Zuma
Neil Young and Crazy Horse at Point Dume
When I feel like listening to Neil Young and Crazy Horse, without considering what album I want to listen to, I reach for Zuma. It has a rawness and immediacy that never grows old. To me, it’s the essence of Neil Young and Crazy Horse.
Zuma was recorded in a house that Neil’s producer David Briggs rented in Point Dume, California. The house overlooked the Pacific Ocean and was across the street from Goldie Hawn’s house.
Briggs created quite the scene at the house - drugs, a lot of drugs, and a lot of girls. At night, Briggs was hanging out at a saloon just up the road where he recruited willing participants into the party at the house at Point Dume.
Recorded after Neil’s Ditch Trilogy (Time Fades Away, Tonight’s the Night and On the Beach), Zuma was the first Crazy Horse album recorded after Danny Whitten’s death. Frank Sampedro became The Horse’s new guitarist. Throughout the recording of Zuma, Sampedro got to know the band and Neil. This resulted in a freshness and inspiration in arranging and recording the album.
David Briggs said that Zuma is possibly his favorite Neil Young and Crazy Horse album, simply because it was an extension of their lives at the time.

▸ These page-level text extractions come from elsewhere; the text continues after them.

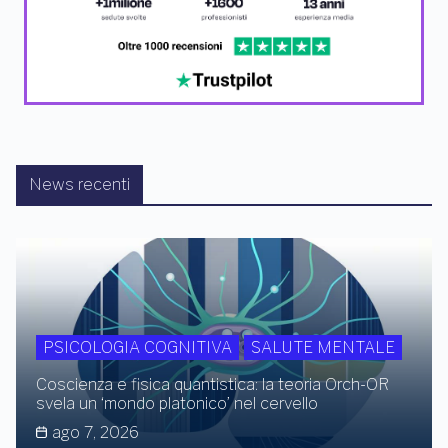
News recenti
PSICOLOGIA COGNITIVA
SALUTE MENTALE
Coscienza e fisica quantistica: la teoria Orch-OR
svela un ‘mondo platonico’ nel cervello
ago 7, 2026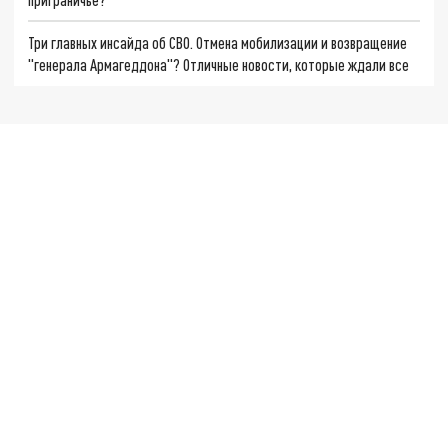
Три главных инсайда об СВО. Отмена мобилизации и возвращение
"генерала Армагеддона"? Отличные новости, которые ждали все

There are several excellent outtakes from the sessions that Neil released on Archives II. Also on Archives II is a CD’s worth of live cuts from this era’s Neil Young and Crazy Horse’s concerts recorded in Japan and England.
One day while recording at Brigg’s rented house, there was a van parked in the driveway. By this time it was well known that Neil and Crazy Horse were recording at Point Dume, thanks to Briggs spreading the word at the saloon. So, Briggs was always chasing away groupies. This time when Briggs went out to shoo them away, he found Bob Dylan in the van listening to the music. Bob’s house was not far away. Dylan came in and played a bit with Neil and Crazy Horse. In Waging Heavy Peace Deluxe: A Hippie Dream, Young said “On a break, Bob and I took a walk around the neighborhood, talking about the similarity in some of the paths we had each taken. It was the first time we had ever really talked. I liked him.”

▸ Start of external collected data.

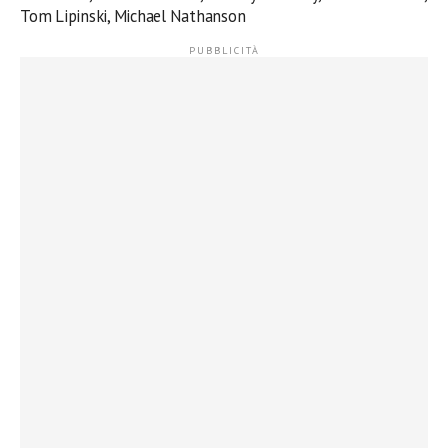
Tom Lipinski, Michael Nathanson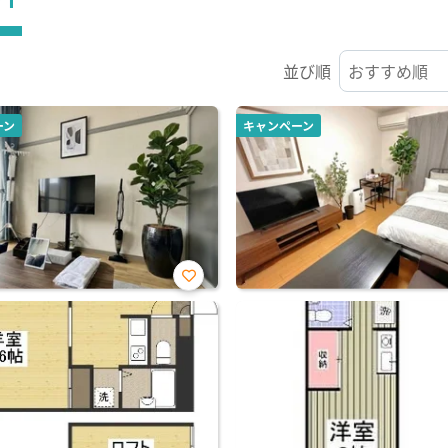
並び順
ーン
キャンペーン
お気
に入
り登
録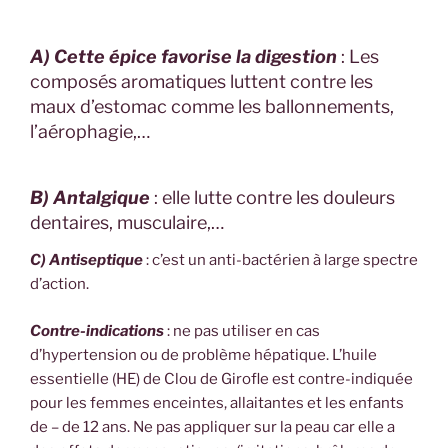
A) Cette épice favorise la digestion
: Les
composés aromatiques luttent contre les
maux d’estomac comme les ballonnements,
l’aérophagie,…
B) Antalgique
: elle lutte contre les douleurs
dentaires, musculaire,…
C) Antiseptique
: c’est un anti-bactérien à large spectre
d’action.
Contre-indications
: ne pas utiliser en cas
d’hypertension ou de problème hépatique. L’huile
essentielle (HE) de Clou de Girofle est contre-indiquée
pour les femmes enceintes, allaitantes et les enfants
de – de 12 ans. Ne pas appliquer sur la peau car elle a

Lou Reed said this of Neil’s guitar playing on Zuma’s Danger Bird, “It makes me cry, it is the best I have heard in my life. The guy is a spectacular guitarist, those melodies are so marvelous, so calculated, constructed note to note… he must have killed to get those notes. It puts my hairs on end.” From David Downing’s 1994 book, A Dreamer of Pictures.
My favorite cuts from Zuma are Cortez the Killer and Danger Bird.